_What the task requires_
Pick out every line in the items below that contains the word "from", and copy each one.

Saved data entries
=====

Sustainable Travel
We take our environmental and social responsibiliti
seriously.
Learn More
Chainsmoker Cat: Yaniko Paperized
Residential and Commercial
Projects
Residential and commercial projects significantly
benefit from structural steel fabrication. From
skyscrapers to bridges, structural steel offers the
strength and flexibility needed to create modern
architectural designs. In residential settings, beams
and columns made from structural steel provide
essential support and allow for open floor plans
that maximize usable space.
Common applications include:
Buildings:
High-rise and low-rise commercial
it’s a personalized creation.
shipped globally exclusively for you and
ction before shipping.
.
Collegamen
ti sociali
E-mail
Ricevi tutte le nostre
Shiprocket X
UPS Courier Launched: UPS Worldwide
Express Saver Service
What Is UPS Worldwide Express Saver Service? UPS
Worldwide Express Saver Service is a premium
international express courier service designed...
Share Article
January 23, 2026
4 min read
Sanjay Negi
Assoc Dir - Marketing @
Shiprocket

=====

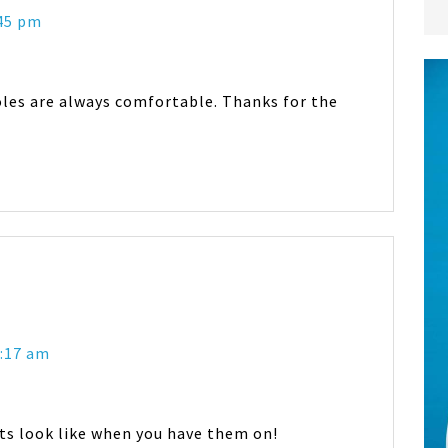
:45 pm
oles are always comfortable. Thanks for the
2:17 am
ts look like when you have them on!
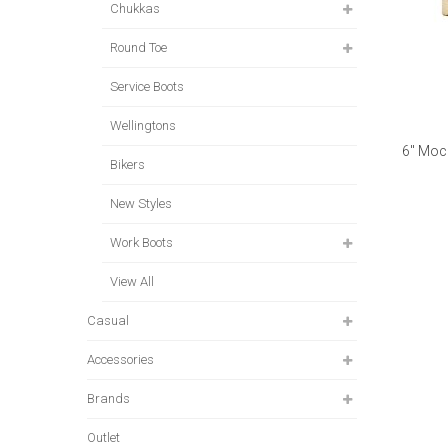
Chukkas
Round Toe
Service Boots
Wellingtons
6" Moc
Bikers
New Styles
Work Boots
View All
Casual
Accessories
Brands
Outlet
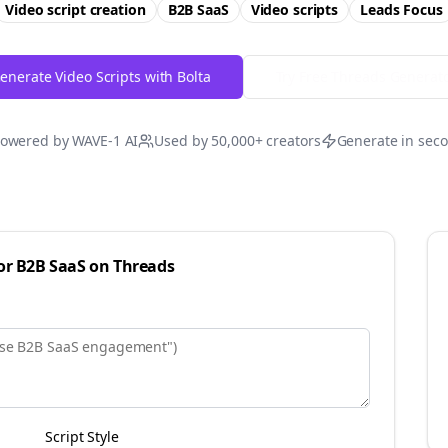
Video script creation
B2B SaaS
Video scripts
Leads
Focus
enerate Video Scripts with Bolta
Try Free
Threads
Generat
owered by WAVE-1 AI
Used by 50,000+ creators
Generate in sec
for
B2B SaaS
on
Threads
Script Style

=====

_Reply to the exercise_
benefit from structural steel fabrication. From
and columns made from structural steel provide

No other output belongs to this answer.